E no meio das expressões fisionômicas das serpentes, o rosto plácido de Francenildo, a imagem do povo desvalido, bastardo, ignaro, fora da vida social e de repente arrojado dentro da História, o povo que veio atrapalhar o governo "do povo"... E o João Paulo Cunha, ícone puro da hipocrisia petista, que tenta imitar esta placidez proletária, fingindo que é puro? No entanto, nota-se um sorriso levíssimo em sua cara "inocente", quase nada, um tênue deboche por trás da falsa humildade de militante pobre. E a catadura de Mentor com sua voz fininha, e o Aldo Rebelo, tarefeiro, duro como uma espingarda, apelidado otimamente de "boneco do carnaval de Olinda", e a peruca do Bispo Rodrigues, e a cara do Okamoto se recusando a abrir o sigilo onde moram todas as verdades do Lula — Okamoto mentindo diante do verdadeiro petista, legítimo, o honrado Paulo Venceslau, que descobriu o pré-valerioduto há cinco anos em São José do Rio Preto e foi expulso por Lula, e o Garibaldi Alves (que eu adoro) com o sorriso do nordestino que tudo sabe, raposa zombeteira, encaracolado como uma cobra cínica, gozando a sordidez daqueles rituais, e a maravilhosa confissão daquele Poletto que se declarou um bêbado para defender o PT, que estava de porre quando falou dos dólares de Cuba, e o Gushiken, secando como um Ho Chi Min empalhado, e o Valério, careca como um pênis que a todos estuprou, o sedutor que deflorou o PT, sem um esgar, uma lágrima, com aquela cabeça de Brancusi, como a cúpula do Congresso que ele comprou, e o feixe de nervos de Bittar partindo para a porrada com o Delcídio de argênteos cabelos, deixando ver que ele e os seus petistas usam a "democracia" como um pretexto e ficam loucos quando ela prevalece, como foi no relatório magistral da CPI?

Se alguma coisa ficou variegada e polimorfa no país, foi a mentira — nossa tradição ibérica que essas caras todas honram e preservam. Já tivemos brados de honradez, socos nas mesas, babas indignadas nas negações em tribunais, hipócritas lágrimas de esguicho, punhos batidos no peito e clamores a Deus, mas hoje temos a maneira petista de mentir, que muito enriqueceu esse torto sentimento.
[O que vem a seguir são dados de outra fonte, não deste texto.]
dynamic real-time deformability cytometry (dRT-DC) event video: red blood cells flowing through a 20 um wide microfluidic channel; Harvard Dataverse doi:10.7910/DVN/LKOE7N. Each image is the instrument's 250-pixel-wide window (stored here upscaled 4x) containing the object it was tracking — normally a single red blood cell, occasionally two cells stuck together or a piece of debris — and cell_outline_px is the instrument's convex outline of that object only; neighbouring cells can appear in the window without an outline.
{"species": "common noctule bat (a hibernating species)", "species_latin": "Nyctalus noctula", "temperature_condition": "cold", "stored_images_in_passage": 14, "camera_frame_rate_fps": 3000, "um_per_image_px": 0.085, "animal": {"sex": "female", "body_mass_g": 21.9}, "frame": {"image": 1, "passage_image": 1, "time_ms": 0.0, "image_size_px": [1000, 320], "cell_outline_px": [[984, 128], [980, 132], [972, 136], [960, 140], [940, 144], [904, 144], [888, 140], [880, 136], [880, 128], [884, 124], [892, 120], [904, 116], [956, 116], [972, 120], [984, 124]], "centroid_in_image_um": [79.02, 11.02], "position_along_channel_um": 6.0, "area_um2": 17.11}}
Mentira para eles é uma tarefa revolucionária, apenas uma necessidade da ação e luta, mentir é um dever, quase uma honra, um pecadilho para a grandeza de sua missão. É uma mentira necessária dentro de uma mentira maior, em torno da qual o Lula orbita, como um astronauta populista, flutuando graças à ignorância da população.